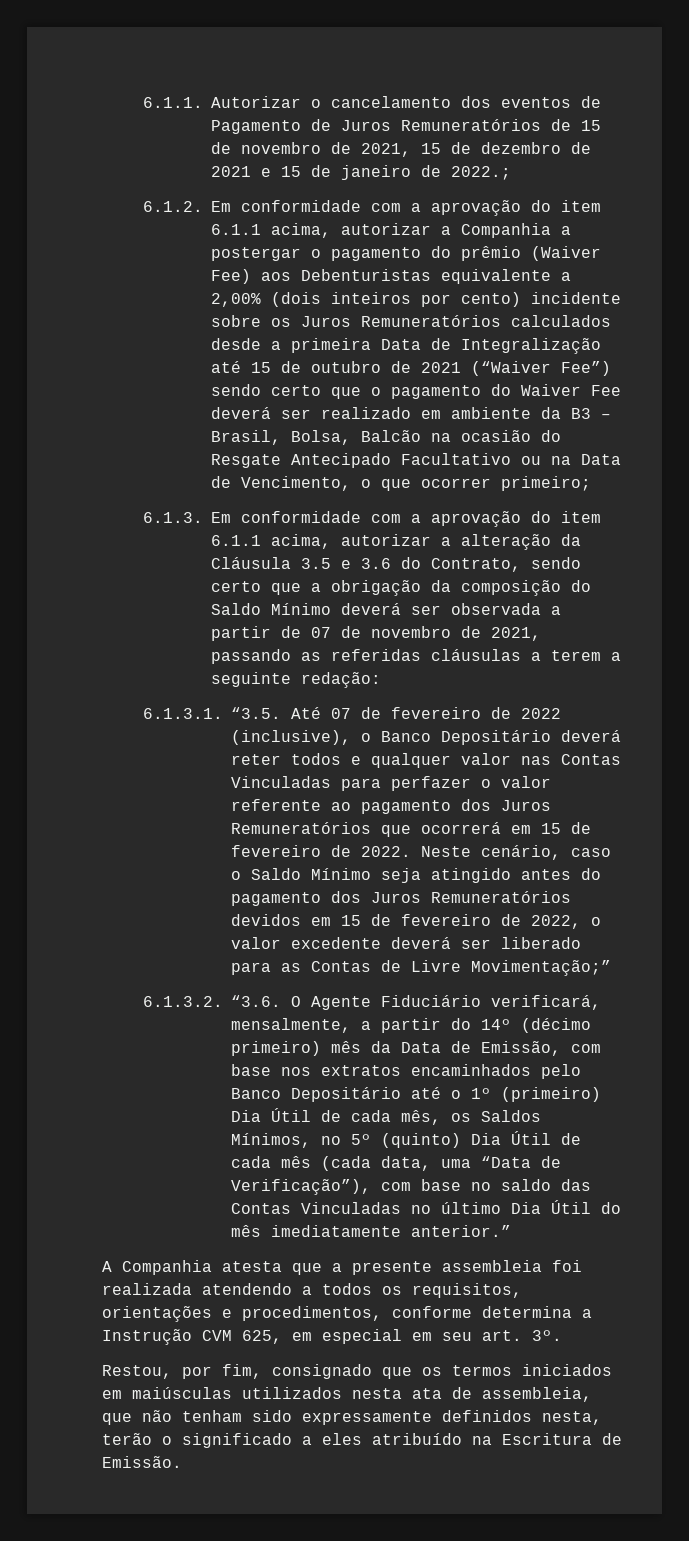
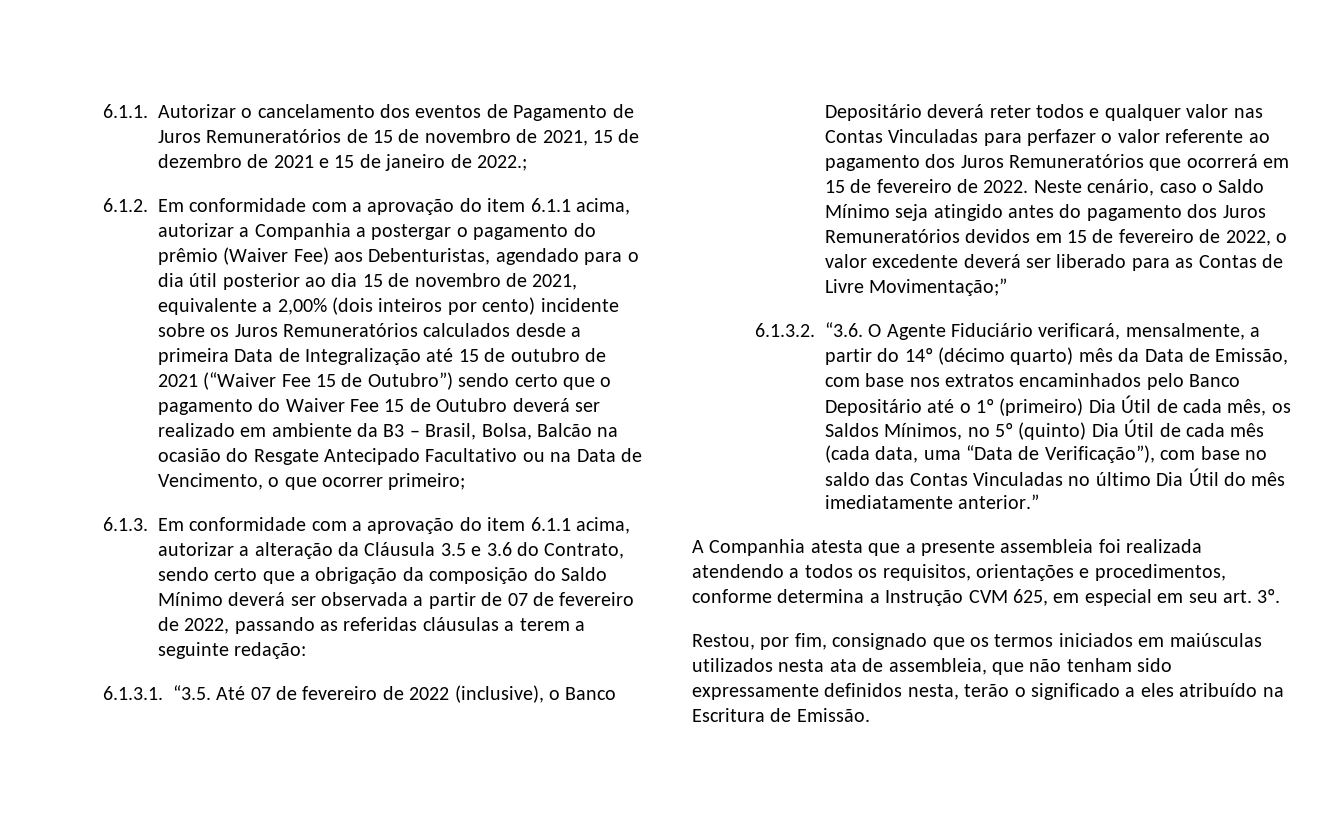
[301,269,432,281] Debenturistas -> [368,248,639,265] [157,273,578,290] Debenturistas, agendado para o dia útil posterior ao dia 15 de novembro de 2021,
[561,361,612,376] Fee”) -> [281,372,453,390] Fee 15 de Outubro”)
(622, 390) none -> [384,398,508,412] 15 de Outubro
[371,626,542,641] novembro de 2021, -> [559,592,635,606] [157,617,230,634] fevereiro de 2022,
[231,1041,322,1056] primeiro) -> [1010,347,1074,365] quarto)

++++++++++

• Requirement: Please copy out the whole listing exactly as it stands, minus the pictures.

• Output below:
[301,269,432,281] Debenturistas -> [368,248,639,265] [157,273,578,290] Debenturistas, agendado para o dia útil posterior ao dia 15 de novembro de 2021,
[561,361,612,376] Fee”) -> [281,372,453,390] Fee 15 de Outubro”)
(622, 390) none -> [384,398,508,412] 15 de Outubro
[371,626,542,641] novembro de 2021, -> [559,592,635,606] [157,617,230,634] fevereiro de 2022,
[231,1041,322,1056] primeiro) -> [1010,347,1074,365] quarto)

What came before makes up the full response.